Required action
Please reproduce all entries word for word and omit their pictures.
-*-*-
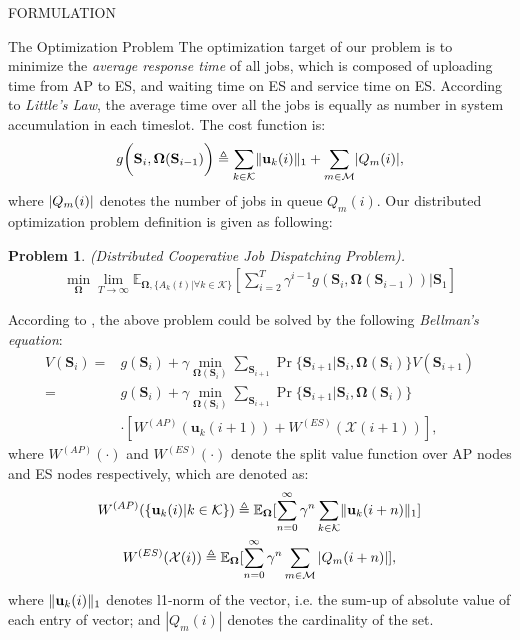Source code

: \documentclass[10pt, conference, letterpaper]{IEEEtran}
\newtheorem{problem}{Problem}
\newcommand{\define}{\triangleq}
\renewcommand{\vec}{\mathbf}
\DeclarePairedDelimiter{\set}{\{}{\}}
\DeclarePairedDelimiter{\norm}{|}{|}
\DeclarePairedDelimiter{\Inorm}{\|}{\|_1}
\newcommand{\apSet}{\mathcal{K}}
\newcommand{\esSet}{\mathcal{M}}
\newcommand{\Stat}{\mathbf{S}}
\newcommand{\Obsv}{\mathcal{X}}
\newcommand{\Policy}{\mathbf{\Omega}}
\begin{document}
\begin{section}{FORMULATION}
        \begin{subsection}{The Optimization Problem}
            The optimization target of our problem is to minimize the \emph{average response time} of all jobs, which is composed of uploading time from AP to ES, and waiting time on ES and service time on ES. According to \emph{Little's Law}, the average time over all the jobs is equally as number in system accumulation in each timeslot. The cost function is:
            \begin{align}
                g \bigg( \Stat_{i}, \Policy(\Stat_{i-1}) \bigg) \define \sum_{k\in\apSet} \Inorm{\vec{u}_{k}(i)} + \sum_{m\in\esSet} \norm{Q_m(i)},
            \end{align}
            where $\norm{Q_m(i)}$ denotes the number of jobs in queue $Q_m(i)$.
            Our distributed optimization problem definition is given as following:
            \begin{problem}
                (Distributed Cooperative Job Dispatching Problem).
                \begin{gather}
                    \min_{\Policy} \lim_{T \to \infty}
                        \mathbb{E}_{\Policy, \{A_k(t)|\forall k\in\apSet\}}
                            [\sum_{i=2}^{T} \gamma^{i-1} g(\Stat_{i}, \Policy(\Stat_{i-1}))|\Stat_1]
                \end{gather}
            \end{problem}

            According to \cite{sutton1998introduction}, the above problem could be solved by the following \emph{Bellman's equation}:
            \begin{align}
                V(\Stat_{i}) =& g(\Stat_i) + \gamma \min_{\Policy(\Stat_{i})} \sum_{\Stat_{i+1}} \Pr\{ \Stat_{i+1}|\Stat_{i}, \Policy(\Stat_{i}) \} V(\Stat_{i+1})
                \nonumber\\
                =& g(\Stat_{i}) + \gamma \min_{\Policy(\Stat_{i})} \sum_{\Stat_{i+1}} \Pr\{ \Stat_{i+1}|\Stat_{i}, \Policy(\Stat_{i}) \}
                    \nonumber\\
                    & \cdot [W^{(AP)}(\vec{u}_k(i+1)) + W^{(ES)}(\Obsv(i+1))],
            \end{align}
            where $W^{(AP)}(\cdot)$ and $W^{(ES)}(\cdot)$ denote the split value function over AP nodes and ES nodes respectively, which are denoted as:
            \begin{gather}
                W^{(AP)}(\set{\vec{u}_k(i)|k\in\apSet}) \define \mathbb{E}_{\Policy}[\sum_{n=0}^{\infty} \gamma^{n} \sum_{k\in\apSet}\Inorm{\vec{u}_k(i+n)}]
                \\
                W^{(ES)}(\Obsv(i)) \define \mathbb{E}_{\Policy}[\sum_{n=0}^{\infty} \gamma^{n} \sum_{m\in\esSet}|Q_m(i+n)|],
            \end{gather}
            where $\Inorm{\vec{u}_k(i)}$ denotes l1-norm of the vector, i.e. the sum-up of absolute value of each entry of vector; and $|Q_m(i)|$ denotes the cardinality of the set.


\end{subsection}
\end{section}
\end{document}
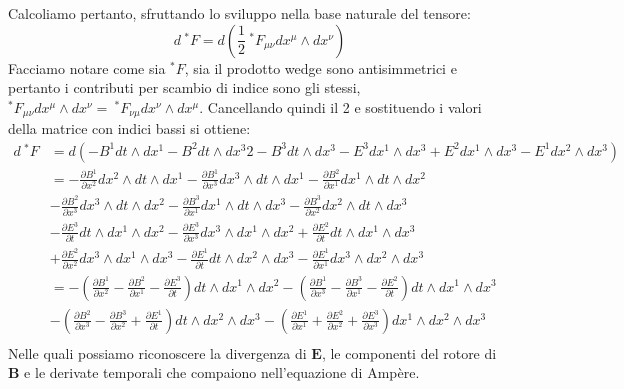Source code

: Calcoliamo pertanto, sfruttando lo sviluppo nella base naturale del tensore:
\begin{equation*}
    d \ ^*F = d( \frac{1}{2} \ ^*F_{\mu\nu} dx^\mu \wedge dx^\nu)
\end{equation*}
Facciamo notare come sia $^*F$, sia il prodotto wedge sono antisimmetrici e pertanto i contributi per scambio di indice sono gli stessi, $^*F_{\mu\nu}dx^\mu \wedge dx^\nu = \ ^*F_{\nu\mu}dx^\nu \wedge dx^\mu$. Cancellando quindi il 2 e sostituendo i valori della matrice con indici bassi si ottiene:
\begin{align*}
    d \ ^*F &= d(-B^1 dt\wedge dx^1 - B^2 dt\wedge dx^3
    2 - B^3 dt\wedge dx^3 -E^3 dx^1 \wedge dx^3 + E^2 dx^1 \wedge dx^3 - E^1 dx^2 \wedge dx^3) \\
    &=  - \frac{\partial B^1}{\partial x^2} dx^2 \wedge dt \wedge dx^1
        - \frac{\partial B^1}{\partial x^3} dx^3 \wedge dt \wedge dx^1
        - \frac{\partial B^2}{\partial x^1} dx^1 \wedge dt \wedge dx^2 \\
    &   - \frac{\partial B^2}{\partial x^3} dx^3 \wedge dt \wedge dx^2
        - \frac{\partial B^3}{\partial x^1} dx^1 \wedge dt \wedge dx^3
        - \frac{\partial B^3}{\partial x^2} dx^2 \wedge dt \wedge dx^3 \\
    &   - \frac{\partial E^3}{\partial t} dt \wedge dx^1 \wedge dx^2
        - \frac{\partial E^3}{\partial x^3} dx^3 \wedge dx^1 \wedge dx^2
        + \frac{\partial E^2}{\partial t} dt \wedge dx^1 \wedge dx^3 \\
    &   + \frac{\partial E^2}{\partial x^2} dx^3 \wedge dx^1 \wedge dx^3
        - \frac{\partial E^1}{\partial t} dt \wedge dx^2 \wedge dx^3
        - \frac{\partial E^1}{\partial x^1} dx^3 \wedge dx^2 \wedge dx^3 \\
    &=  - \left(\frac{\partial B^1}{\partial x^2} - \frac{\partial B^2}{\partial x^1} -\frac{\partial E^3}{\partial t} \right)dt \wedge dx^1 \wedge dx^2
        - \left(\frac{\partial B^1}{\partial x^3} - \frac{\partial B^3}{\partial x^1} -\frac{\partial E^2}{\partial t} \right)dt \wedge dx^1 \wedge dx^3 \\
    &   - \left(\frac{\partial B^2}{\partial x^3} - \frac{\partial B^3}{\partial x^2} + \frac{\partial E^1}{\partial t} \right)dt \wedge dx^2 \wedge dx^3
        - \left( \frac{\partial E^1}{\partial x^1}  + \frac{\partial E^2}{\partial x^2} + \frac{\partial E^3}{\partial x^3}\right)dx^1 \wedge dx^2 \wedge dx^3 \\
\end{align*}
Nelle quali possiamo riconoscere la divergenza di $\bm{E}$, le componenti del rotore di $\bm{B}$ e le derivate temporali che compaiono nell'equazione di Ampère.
-*-*-
Response area
Source code

: \documentclass[10pt, conference, letterpaper]{IEEEtran}
\newtheorem{problem}{Problem}
\newcommand{\define}{\triangleq}
\renewcommand{\vec}{\mathbf}
\DeclarePairedDelimiter{\set}{\{}{\}}
\DeclarePairedDelimiter{\norm}{|}{|}
\DeclarePairedDelimiter{\Inorm}{\|}{\|_1}
\newcommand{\apSet}{\mathcal{K}}
\newcommand{\esSet}{\mathcal{M}}
\newcommand{\Stat}{\mathbf{S}}
\newcommand{\Obsv}{\mathcal{X}}
\newcommand{\Policy}{\mathbf{\Omega}}
\begin{document}
\begin{section}{FORMULATION}
        \begin{subsection}{The Optimization Problem}
            The optimization target of our problem is to minimize the \emph{average response time} of all jobs, which is composed of uploading time from AP to ES, and waiting time on ES and service time on ES. According to \emph{Little's Law}, the average time over all the jobs is equally as number in system accumulation in each timeslot. The cost function is:
            \begin{align}
                g \bigg( \Stat_{i}, \Policy(\Stat_{i-1}) \bigg) \define \sum_{k\in\apSet} \Inorm{\vec{u}_{k}(i)} + \sum_{m\in\esSet} \norm{Q_m(i)},
            \end{align}
            where $\norm{Q_m(i)}$ denotes the number of jobs in queue $Q_m(i)$.
            Our distributed optimization problem definition is given as following:
            \begin{problem}
                (Distributed Cooperative Job Dispatching Problem).
                \begin{gather}
                    \min_{\Policy} \lim_{T \to \infty}
                        \mathbb{E}_{\Policy, \{A_k(t)|\forall k\in\apSet\}}
                            [\sum_{i=2}^{T} \gamma^{i-1} g(\Stat_{i}, \Policy(\Stat_{i-1}))|\Stat_1]
                \end{gather}
            \end{problem}

            According to \cite{sutton1998introduction}, the above problem could be solved by the following \emph{Bellman's equation}:
            \begin{align}
                V(\Stat_{i}) =& g(\Stat_i) + \gamma \min_{\Policy(\Stat_{i})} \sum_{\Stat_{i+1}} \Pr\{ \Stat_{i+1}|\Stat_{i}, \Policy(\Stat_{i}) \} V(\Stat_{i+1})
                \nonumber\\
                =& g(\Stat_{i}) + \gamma \min_{\Policy(\Stat_{i})} \sum_{\Stat_{i+1}} \Pr\{ \Stat_{i+1}|\Stat_{i}, \Policy(\Stat_{i}) \}
                    \nonumber\\
                    & \cdot [W^{(AP)}(\vec{u}_k(i+1)) + W^{(ES)}(\Obsv(i+1))],
            \end{align}
            where $W^{(AP)}(\cdot)$ and $W^{(ES)}(\cdot)$ denote the split value function over AP nodes and ES nodes respectively, which are denoted as:
            \begin{gather}
                W^{(AP)}(\set{\vec{u}_k(i)|k\in\apSet}) \define \mathbb{E}_{\Policy}[\sum_{n=0}^{\infty} \gamma^{n} \sum_{k\in\apSet}\Inorm{\vec{u}_k(i+n)}]
                \\
                W^{(ES)}(\Obsv(i)) \define \mathbb{E}_{\Policy}[\sum_{n=0}^{\infty} \gamma^{n} \sum_{m\in\esSet}|Q_m(i+n)|],
            \end{gather}
            where $\Inorm{\vec{u}_k(i)}$ denotes l1-norm of the vector, i.e. the sum-up of absolute value of each entry of vector; and $|Q_m(i)|$ denotes the cardinality of the set.


\end{subsection}
\end{section}
\end{document}
Source code

: Calcoliamo pertanto, sfruttando lo sviluppo nella base naturale del tensore:
\begin{equation*}
    d \ ^*F = d( \frac{1}{2} \ ^*F_{\mu\nu} dx^\mu \wedge dx^\nu)
\end{equation*}
Facciamo notare come sia $^*F$, sia il prodotto wedge sono antisimmetrici e pertanto i contributi per scambio di indice sono gli stessi, $^*F_{\mu\nu}dx^\mu \wedge dx^\nu = \ ^*F_{\nu\mu}dx^\nu \wedge dx^\mu$. Cancellando quindi il 2 e sostituendo i valori della matrice con indici bassi si ottiene:
\begin{align*}
    d \ ^*F &= d(-B^1 dt\wedge dx^1 - B^2 dt\wedge dx^3
    2 - B^3 dt\wedge dx^3 -E^3 dx^1 \wedge dx^3 + E^2 dx^1 \wedge dx^3 - E^1 dx^2 \wedge dx^3) \\
    &=  - \frac{\partial B^1}{\partial x^2} dx^2 \wedge dt \wedge dx^1
        - \frac{\partial B^1}{\partial x^3} dx^3 \wedge dt \wedge dx^1
        - \frac{\partial B^2}{\partial x^1} dx^1 \wedge dt \wedge dx^2 \\
    &   - \frac{\partial B^2}{\partial x^3} dx^3 \wedge dt \wedge dx^2
        - \frac{\partial B^3}{\partial x^1} dx^1 \wedge dt \wedge dx^3
        - \frac{\partial B^3}{\partial x^2} dx^2 \wedge dt \wedge dx^3 \\
    &   - \frac{\partial E^3}{\partial t} dt \wedge dx^1 \wedge dx^2
        - \frac{\partial E^3}{\partial x^3} dx^3 \wedge dx^1 \wedge dx^2
        + \frac{\partial E^2}{\partial t} dt \wedge dx^1 \wedge dx^3 \\
    &   + \frac{\partial E^2}{\partial x^2} dx^3 \wedge dx^1 \wedge dx^3
        - \frac{\partial E^1}{\partial t} dt \wedge dx^2 \wedge dx^3
        - \frac{\partial E^1}{\partial x^1} dx^3 \wedge dx^2 \wedge dx^3 \\
    &=  - \left(\frac{\partial B^1}{\partial x^2} - \frac{\partial B^2}{\partial x^1} -\frac{\partial E^3}{\partial t} \right)dt \wedge dx^1 \wedge dx^2
        - \left(\frac{\partial B^1}{\partial x^3} - \frac{\partial B^3}{\partial x^1} -\frac{\partial E^2}{\partial t} \right)dt \wedge dx^1 \wedge dx^3 \\
    &   - \left(\frac{\partial B^2}{\partial x^3} - \frac{\partial B^3}{\partial x^2} + \frac{\partial E^1}{\partial t} \right)dt \wedge dx^2 \wedge dx^3
        - \left( \frac{\partial E^1}{\partial x^1}  + \frac{\partial E^2}{\partial x^2} + \frac{\partial E^3}{\partial x^3}\right)dx^1 \wedge dx^2 \wedge dx^3 \\
\end{align*}
Nelle quali possiamo riconoscere la divergenza di $\bm{E}$, le componenti del rotore di $\bm{B}$ e le derivate temporali che compaiono nell'equazione di Ampère.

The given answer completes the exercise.